▶ [Requirements] Put the records below into a JSON list of strings, one string per line and leaving out blank lines. Include only the stretch that opens with the very first line and closes with the line containing "Recorded: h=11 m=12", with both of those lines included.

▶ [Stored entries]
▶
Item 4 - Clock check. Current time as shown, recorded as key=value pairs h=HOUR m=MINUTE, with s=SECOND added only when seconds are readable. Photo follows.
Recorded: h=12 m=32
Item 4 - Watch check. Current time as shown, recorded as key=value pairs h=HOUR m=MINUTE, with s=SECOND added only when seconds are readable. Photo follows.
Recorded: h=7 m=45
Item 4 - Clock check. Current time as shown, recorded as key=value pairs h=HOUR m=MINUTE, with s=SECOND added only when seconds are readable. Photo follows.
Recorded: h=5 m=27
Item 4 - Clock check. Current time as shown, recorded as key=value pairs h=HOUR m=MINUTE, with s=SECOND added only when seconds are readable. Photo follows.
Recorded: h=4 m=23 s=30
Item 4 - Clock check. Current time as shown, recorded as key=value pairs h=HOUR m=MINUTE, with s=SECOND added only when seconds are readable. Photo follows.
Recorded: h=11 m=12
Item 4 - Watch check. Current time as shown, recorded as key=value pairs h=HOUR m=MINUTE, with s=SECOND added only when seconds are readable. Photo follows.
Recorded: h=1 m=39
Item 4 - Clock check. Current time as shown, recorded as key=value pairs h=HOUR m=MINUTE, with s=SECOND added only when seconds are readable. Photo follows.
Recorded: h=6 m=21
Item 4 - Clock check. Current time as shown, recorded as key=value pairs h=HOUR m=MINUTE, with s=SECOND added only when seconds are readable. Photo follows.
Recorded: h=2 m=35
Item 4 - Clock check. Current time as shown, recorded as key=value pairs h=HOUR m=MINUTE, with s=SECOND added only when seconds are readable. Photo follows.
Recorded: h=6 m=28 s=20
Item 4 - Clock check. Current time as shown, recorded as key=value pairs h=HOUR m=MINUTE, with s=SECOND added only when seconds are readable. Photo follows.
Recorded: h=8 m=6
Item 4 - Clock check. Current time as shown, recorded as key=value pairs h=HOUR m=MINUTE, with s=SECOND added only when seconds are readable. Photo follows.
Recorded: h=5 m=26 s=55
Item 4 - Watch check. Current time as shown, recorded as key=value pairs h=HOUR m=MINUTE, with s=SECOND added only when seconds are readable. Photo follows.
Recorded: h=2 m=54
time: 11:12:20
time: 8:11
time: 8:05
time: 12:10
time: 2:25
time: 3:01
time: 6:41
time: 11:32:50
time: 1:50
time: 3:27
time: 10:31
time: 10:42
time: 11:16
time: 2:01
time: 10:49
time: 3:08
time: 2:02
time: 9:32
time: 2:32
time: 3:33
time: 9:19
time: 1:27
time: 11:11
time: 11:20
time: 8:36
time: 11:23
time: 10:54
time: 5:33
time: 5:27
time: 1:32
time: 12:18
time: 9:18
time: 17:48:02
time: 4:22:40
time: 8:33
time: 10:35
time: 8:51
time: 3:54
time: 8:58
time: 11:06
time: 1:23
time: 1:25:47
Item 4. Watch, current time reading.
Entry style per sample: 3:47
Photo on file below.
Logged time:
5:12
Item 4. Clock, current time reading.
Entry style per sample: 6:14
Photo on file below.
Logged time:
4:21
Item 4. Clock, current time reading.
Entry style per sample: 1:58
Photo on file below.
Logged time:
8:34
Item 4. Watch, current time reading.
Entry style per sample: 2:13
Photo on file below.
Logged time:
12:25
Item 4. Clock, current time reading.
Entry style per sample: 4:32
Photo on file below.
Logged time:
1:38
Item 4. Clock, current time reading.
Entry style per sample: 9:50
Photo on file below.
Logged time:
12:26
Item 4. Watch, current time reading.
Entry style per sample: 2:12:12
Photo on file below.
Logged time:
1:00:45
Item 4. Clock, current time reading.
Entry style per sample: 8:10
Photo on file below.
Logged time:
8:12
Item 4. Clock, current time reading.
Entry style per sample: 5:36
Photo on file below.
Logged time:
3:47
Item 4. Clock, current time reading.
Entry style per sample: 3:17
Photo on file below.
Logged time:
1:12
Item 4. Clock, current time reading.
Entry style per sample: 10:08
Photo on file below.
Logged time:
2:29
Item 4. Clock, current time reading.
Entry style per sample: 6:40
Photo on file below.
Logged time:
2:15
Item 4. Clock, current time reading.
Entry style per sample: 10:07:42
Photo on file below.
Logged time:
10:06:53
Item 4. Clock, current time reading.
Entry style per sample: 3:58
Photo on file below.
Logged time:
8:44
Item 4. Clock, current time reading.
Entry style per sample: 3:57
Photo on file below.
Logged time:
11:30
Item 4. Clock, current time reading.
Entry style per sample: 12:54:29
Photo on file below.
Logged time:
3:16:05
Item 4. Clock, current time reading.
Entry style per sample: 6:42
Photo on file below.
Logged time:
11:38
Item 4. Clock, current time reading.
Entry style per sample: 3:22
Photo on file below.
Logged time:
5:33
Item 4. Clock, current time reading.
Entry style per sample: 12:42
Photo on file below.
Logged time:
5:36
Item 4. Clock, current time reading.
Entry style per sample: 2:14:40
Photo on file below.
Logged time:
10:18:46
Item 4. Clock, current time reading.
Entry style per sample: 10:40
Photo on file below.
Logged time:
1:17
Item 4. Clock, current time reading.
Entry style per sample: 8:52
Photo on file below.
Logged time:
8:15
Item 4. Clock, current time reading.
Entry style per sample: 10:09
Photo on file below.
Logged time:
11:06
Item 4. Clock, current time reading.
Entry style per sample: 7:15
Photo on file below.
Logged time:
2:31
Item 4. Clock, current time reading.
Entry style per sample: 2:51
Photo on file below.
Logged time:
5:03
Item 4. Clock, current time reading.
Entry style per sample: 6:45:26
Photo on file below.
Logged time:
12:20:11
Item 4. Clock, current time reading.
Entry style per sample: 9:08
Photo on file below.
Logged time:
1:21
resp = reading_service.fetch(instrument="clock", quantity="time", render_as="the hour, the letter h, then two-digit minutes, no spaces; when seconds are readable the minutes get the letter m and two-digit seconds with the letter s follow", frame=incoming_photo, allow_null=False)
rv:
◀
▶ [Reply to the task]
[
  "Item 4 - Clock check. Current time as shown, recorded as key=value pairs h=HOUR m=MINUTE, with s=SECOND added only when seconds are readable. Photo follows.",
  "Recorded: h=12 m=32",
  "Item 4 - Watch check. Current time as shown, recorded as key=value pairs h=HOUR m=MINUTE, with s=SECOND added only when seconds are readable. Photo follows.",
  "Recorded: h=7 m=45",
  "Item 4 - Clock check. Current time as shown, recorded as key=value pairs h=HOUR m=MINUTE, with s=SECOND added only when seconds are readable. Photo follows.",
  "Recorded: h=5 m=27",
  "Item 4 - Clock check. Current time as shown, recorded as key=value pairs h=HOUR m=MINUTE, with s=SECOND added only when seconds are readable. Photo follows.",
  "Recorded: h=4 m=23 s=30",
  "Item 4 - Clock check. Current time as shown, recorded as key=value pairs h=HOUR m=MINUTE, with s=SECOND added only when seconds are readable. Photo follows.",
  "Recorded: h=11 m=12"
]